### Exercise prompt:
Each line below with the word "Allow" needs to be copied.

### Given data:
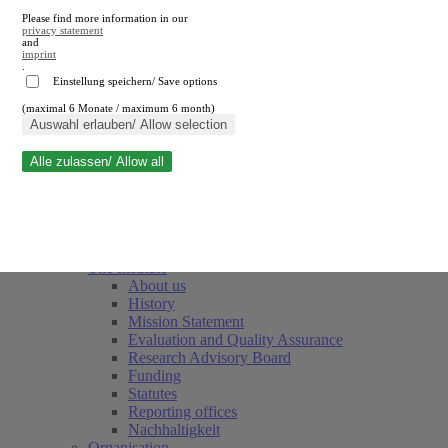
Please find more information in our
privacy statement
and
imprint
.
Einstellung speichern/ Save options
(maximal 6 Monate / maximum 6 month)
Close search
Auswahl erlauben/ Allow selection
Alle zulassen/ Allow all
RWI
Events & Deadlines
Team
Society of Friends and Sponsors
The Institute
About us
History
Mission Statement
Evaluation and Quality Assurance
Research Advisory Board
Funding
Statutes
Reporting offices
Nachhaltigkeit
Organisation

### Response:
Auswahl erlauben/ Allow selection
Alle zulassen/ Allow all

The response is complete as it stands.